**Apply what you read:**
a: Reproduce the part of the All About My Mother article between "All About My Mother ()" and "faith, and existentialism.", inclusive.
b: Condense the paragraph of the All About My Mother article beginning "In Barcelona, Manuela reunites" into a short list that keeps its main facts.

**Source document:**
──────────
All About My Mother () is a 1999 comedy-drama film written and directed by Pedro Almodóvar, and starring Cecilia Roth, Marisa Paredes, Candela Peña, Antonia San Juan, Penélope Cruz and Rosa Maria Sardà.

The plot originates in Almodóvar's earlier film The Flower of My Secret (1995) which shows student doctors being trained in how to persuade grieving relatives to allow organs to be used for transplant, focusing on the mother of a teenager killed in a road accident. All About My Mother deals with complex issues such as AIDS, homosexuality, faith, and existentialism.

The film was a commercial and critical success internationally, winning the Academy Award for Best Foreign Language Film in addition to the Golden Globe for Best Foreign Language Film and the BAFTA Awards for Best Film Not in the English Language and Best Direction (Almodóvar). The film also won six Goya Awards including Best Film, Best Director (Almodóvar), Best Actress (Roth).

Plot
The film centers on Manuela, an Argentine nurse who supervises donor organ transplants at Ramón y Cajal Hospital in Madrid. She is also a single mother to Esteban, a teenager who aspires to become a writer.

On Esteban's 17th birthday, he is hit by a car and killed while chasing after actress Huma Rojo for her autograph following a performance of A Streetcar Named Desire, where Rojo portrays Blanche DuBois. Manuela agrees with her colleagues at work that her son's heart be transplanted to a man in A Coruña. After following her son's heart to its new recipient, Manuela resigns from her job and travels to Barcelona in search of her son's father, Lola, a transgender woman whom Manuela had kept a secret from Esteban, just as she had never told Lola about their son.

In Barcelona, Manuela reunites with her old friend Agrado, a transgender sex worker who is warm and witty. She also meets and becomes deeply involved with several new friends: Rosa, a young nun who works in a shelter for sex workers who have experienced violence and is pregnant with Lola's child, but is also HIV positive; Huma Rojo, the actress whom her son had admired; and Nina Cruz, Huma's co-star and lover, who is struggling with drug addiction. Manuela's life becomes entwined with theirs as she cares for Rosa during her pregnancy and works for Huma as her personal assistant. She even acts in the play as an emergency understudy for Nina during one of her drug abuse crises.
──────────
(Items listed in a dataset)

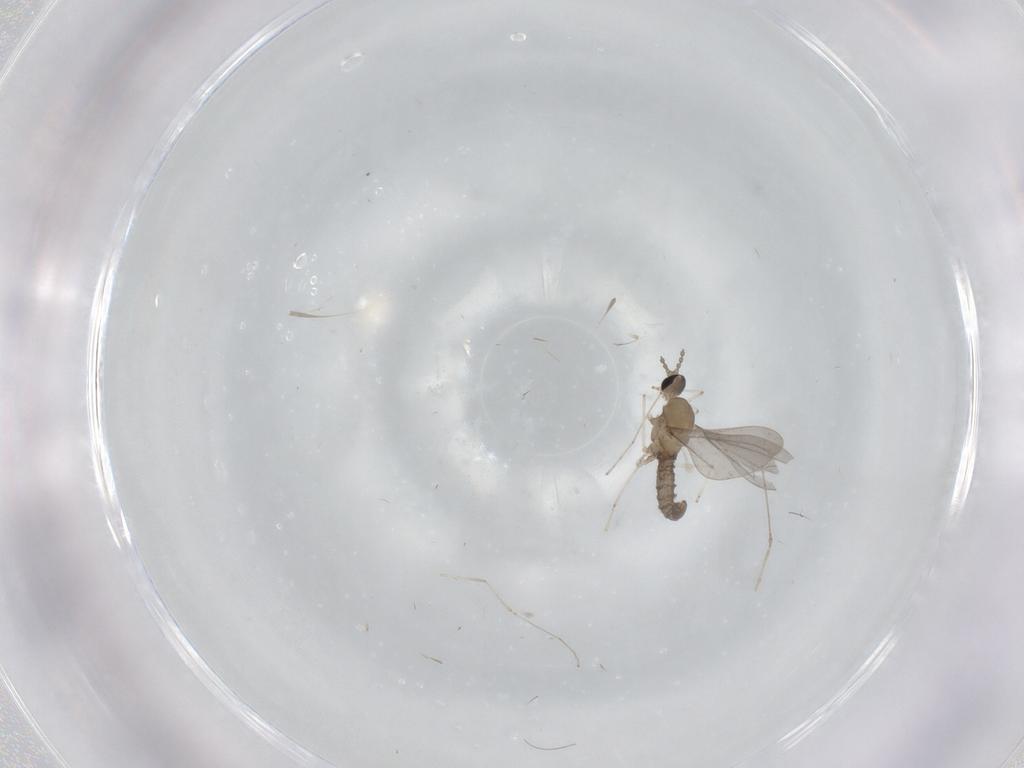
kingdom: Animalia
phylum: Arthropoda
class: Insecta
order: Diptera
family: Cecidomyiidae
──────────
**Exercise results:**
a:
All About My Mother () is a 1999 comedy-drama film written and directed by Pedro Almodóvar, and starring Cecilia Roth, Marisa Paredes, Candela Peña, Antonia San Juan, Penélope Cruz and Rosa Maria Sardà.

The plot originates in Almodóvar's earlier film The Flower of My Secret (1995) which shows student doctors being trained in how to persuade grieving relatives to allow organs to be used for transplant, focusing on the mother of a teenager killed in a road accident. All About My Mother deals with complex issues such as AIDS, homosexuality, faith, and existentialism.

b:
- In Barcelona, Manuela reunites with her old friend Agrado, a warm and witty transgender sex worker.
- She grows close to three new friends:
  - Rosa, a young nun who works in a shelter for sex workers who have experienced violence. Rosa is pregnant with Lola's child and HIV positive.
  - Huma Rojo, the actress her son admired.
  - Nina Cruz, Huma's co-star and lover, who struggles with drug addiction.
- Manuela cares for Rosa during the pregnancy and works as Huma's personal assistant.
- When Nina has a drug abuse crisis, Manuela acts in the play as her emergency understudy.